→ **Stored data entries**
● ● ● ●

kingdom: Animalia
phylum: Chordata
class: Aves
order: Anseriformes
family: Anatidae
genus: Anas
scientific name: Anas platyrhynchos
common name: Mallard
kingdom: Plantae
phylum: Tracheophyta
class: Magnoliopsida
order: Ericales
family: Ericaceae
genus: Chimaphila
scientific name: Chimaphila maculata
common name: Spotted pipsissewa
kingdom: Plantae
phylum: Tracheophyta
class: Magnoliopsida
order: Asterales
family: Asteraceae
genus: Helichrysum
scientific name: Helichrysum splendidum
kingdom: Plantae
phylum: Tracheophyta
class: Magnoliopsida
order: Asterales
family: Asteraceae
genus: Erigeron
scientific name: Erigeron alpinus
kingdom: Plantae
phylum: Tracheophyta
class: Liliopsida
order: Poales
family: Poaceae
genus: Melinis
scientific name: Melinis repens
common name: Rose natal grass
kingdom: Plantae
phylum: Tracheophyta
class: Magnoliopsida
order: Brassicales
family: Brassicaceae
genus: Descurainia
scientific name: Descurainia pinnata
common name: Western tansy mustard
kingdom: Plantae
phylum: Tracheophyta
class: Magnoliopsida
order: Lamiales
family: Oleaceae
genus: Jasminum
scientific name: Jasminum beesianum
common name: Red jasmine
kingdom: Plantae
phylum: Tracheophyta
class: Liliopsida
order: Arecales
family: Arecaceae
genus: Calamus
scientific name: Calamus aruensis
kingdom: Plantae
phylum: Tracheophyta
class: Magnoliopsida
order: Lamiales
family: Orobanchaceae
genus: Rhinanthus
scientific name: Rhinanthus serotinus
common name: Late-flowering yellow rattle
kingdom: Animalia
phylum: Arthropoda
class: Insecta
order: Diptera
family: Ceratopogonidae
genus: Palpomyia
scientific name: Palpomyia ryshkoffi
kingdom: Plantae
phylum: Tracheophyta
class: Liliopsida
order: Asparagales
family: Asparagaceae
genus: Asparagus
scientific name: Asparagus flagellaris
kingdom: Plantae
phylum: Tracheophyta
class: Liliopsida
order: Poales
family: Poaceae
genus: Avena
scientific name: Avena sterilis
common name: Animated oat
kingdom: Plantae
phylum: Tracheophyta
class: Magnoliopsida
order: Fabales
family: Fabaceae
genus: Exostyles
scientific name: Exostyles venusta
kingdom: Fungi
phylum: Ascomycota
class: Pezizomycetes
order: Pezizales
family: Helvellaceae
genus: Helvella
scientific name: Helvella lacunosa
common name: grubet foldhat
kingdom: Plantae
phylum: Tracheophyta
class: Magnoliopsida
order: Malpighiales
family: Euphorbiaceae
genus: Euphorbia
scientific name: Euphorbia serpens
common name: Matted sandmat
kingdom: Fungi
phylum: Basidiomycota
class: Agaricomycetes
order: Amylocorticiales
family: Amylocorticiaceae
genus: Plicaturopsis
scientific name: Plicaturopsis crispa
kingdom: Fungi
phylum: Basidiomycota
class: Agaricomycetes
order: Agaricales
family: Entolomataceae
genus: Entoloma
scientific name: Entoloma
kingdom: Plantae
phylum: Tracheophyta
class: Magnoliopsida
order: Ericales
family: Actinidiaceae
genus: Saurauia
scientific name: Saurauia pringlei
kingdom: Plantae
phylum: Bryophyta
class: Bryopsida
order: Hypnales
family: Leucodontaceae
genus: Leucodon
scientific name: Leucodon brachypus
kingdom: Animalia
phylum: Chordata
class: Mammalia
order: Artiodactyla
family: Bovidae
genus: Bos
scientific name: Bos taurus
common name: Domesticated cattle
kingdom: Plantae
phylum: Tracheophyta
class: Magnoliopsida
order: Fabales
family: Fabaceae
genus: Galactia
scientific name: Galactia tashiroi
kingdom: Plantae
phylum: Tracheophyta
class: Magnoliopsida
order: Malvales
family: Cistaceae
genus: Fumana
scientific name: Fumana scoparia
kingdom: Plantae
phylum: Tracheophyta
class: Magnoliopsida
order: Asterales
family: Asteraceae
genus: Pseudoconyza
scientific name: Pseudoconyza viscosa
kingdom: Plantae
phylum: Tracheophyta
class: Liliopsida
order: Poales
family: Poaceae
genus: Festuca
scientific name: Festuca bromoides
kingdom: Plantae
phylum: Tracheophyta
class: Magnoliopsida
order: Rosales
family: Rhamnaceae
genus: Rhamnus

● ● ● ●

→ **What is required**
Collect every line in the items above that contains the word "common", and copy each of those lines.

→ **The response**
common name: Mallard
common name: Spotted pipsissewa
common name: Rose natal grass
common name: Western tansy mustard
common name: Red jasmine
common name: Late-flowering yellow rattle
common name: Animated oat
common name: grubet foldhat
common name: Matted sandmat
common name: Domesticated cattle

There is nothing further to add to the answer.